Solar energy, which has become a new research area and at the same time an energy source for the countries, will help to make site selection studies based on multi-criteria. Because, since in recent years, Turkey's policy towards renewable energy consequently arises questions that need to be established where will be the solar PV power plants, this study will serve as an example to this question for decision-making support system.

In order to benefit from renewable energy at the highest level, it is necessary to use GIS more effectively and to expand the field of work in future studies. In addition, the results of the energy values obtained from the solar panels to be built in the suggested areas should be measured, and the accuracy of the study should be clearly demonstrated. One of the shortcomings of the study is that the results obtained in this study could not be applied on the land.

Studies are made to these issues in Turkey for more metropolitan cities. The fact that this study was carried out in underdeveloped cities such as Nigde will be an example for future studies.

When Nigde Solar Energy power plants are evaluated in terms of location selection efficiency criteria, it is seen that the location selection decision is suitable.

When the suitable locations are evaluated in terms of environmental impact, it has been determined that the agricultural areas will not be affected by the power plants since the land-use capability 1, 2, 3 and 4 class.

The situation that is expected to be the most ecologically affected by solar power plants is that the birds are affected by the reflected light from the plants. Nigde is located on the seasonal migration route of the birds.

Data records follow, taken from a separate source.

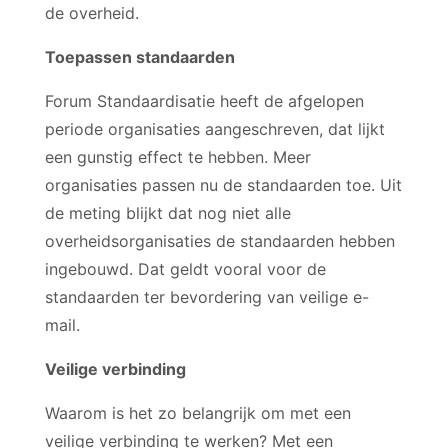
de overheid.
Toepassen standaarden
Forum Standaardisatie heeft de afgelopen
periode organisaties aangeschreven, dat lijkt
een gunstig effect te hebben. Meer
organisaties passen nu de standaarden toe. Uit
de meting blijkt dat nog niet alle
overheidsorganisaties de standaarden hebben
ingebouwd. Dat geldt vooral voor de
standaarden ter bevordering van veilige e-
mail.
Veilige verbinding
Waarom is het zo belangrijk om met een
veilige verbinding te werken? Met een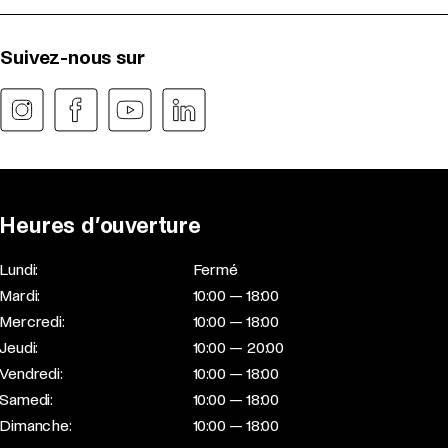
Suivez-nous sur
Heures d’ouverture
Lundi:
Fermé
Mardi:
10:00 — 18:00
Mercredi:
10:00 — 18:00
Jeudi:
10:00 — 20:00
Vendredi:
10:00 — 18:00
Samedi:
10:00 — 18:00
Dimanche:
10:00 — 18:00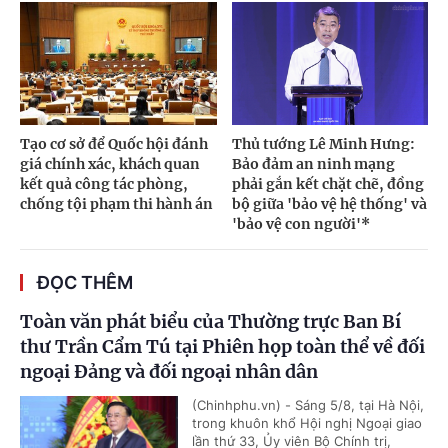
Tạo cơ sở để Quốc hội đánh
Thủ tướng Lê Minh Hưng:
giá chính xác, khách quan
Bảo đảm an ninh mạng
kết quả công tác phòng,
phải gắn kết chặt chẽ, đồng
chống tội phạm thi hành án
bộ giữa 'bảo vệ hệ thống' và
'bảo vệ con người'*
ĐỌC THÊM
Toàn văn phát biểu của Thường trực Ban Bí
thư Trần Cẩm Tú tại Phiên họp toàn thể về đối
ngoại Đảng và đối ngoại nhân dân
(Chinhphu.vn) - Sáng 5/8, tại Hà Nội,
trong khuôn khổ Hội nghị Ngoại giao
lần thứ 33, Ủy viên Bộ Chính trị,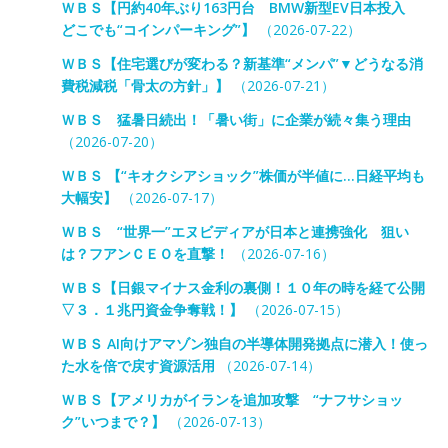
ＷＢＳ【円約40年ぶり163円台 BMW新型EV日本投入
どこでも“コインパーキング”】
（2026-07-22）
ＷＢＳ【住宅選びが変わる？新基準“メンパ”▼どうなる消
費税減税「骨太の方針」】
（2026-07-21）
ＷＢＳ 猛暑日続出！「暑い街」に企業が続々集う理由
（2026-07-20）
ＷＢＳ 【“キオクシアショック”株価が半値に…日経平均も
大幅安】
（2026-07-17）
ＷＢＳ “世界一”エヌビディアが日本と連携強化 狙い
は？フアンＣＥＯを直撃！
（2026-07-16）
ＷＢＳ【日銀マイナス金利の裏側！１０年の時を経て公開
▽３．１兆円資金争奪戦！】
（2026-07-15）
ＷＢＳ AI向けアマゾン独自の半導体開発拠点に潜入！使っ
た水を倍で戻す資源活用
（2026-07-14）
ＷＢＳ【アメリカがイランを追加攻撃 “ナフサショッ
ク”いつまで？】
（2026-07-13）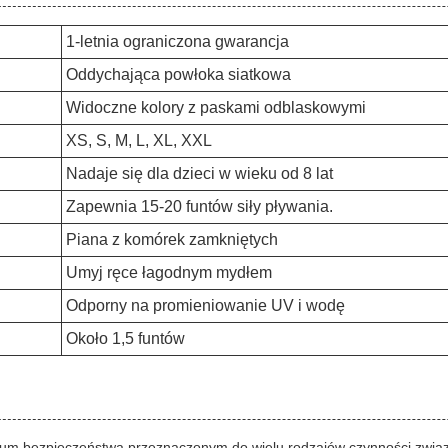
1-letnia ograniczona gwarancja
Oddychająca powłoka siatkowa
Widoczne kolory z paskami odblaskowymi
XS, S, M, L, XL, XXL
Nadaje się dla dzieci w wieku od 8 lat
Zapewnia 15-20 funtów siły pływania.
Piana z komórek zamkniętych
Umyj ręce łagodnym mydłem
Odporny na promieniowanie UV i wodę
Około 1,5 funtów
rium bezpieczeństwa przeznaczonym do wielu rodzajów czynności zwią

However, it is expected that this effect will be at the minimum level since the plants are located in remote areas to the river and lake areas.

As of 2019, Turkey also reached 1,362.60 MW of built solar power. 108 MW energy is produced from solar energy plants located in Nigde Province [19]. It has been determined that 18% of annual consumption in Nigde Province originates from solar plants. "Active use of the Renewable Energy systems transformation project" statement is included in the strategic plan report of Nigde Municipality covering 2015–2019 [58]. This study will be the reference for the solar plants to be made from now on.

Landscape design elements should be considered during the positioning of the solar plants. The areas that will allow solar plants to get sun should not be covered with vegetative elements. The south facade, which will allow the plants to take the sun, must be open. In order to remove the visual pollution that will occur as a result of positioning the plants, the areas outside the south facade should be covered with vegetative elements.

It may be suggested that the areas next to the electrical transformers should be left blank for the future solar plants, to reduce the build cost of the transmission cables to the substations, which will allow this energy to be stored and distributed after electricity generation.

As a result of the meeting with experts, 20 acres of land should be considered for each 1 MW solar plant, and the area usage planning should be done according to this criterion.

Comparing environmental impact assessment of solar power plants to other power plants, it has been determined to have less impact than other plants. The visual effect of the power plants is high and the noise effect is almost non-existent.

These evaluations show that solar power plants do not produce clean energy completely, they have various environmental effects, but as a result of comparisons, solar power plants have less effect than thermal power plants. It is an acceptable fact that the energy produced, regardless of its source, has various effects on the environment.

The discourses, policies and practices regarding the fact that solar energy generation systems are a completely clean energy source do not match. In this respect, it is recommended that solar energy is preferred in terms of energy production, considering it to be a cleaner energy production source compared to fossil fuel power plants, less destruction to the environment and being renewable. Nevertheless, it is very important to evaluate the environmental dimensions of solar power plants and to make applications that will minimize their environmental impact and to make location selection decisions [59].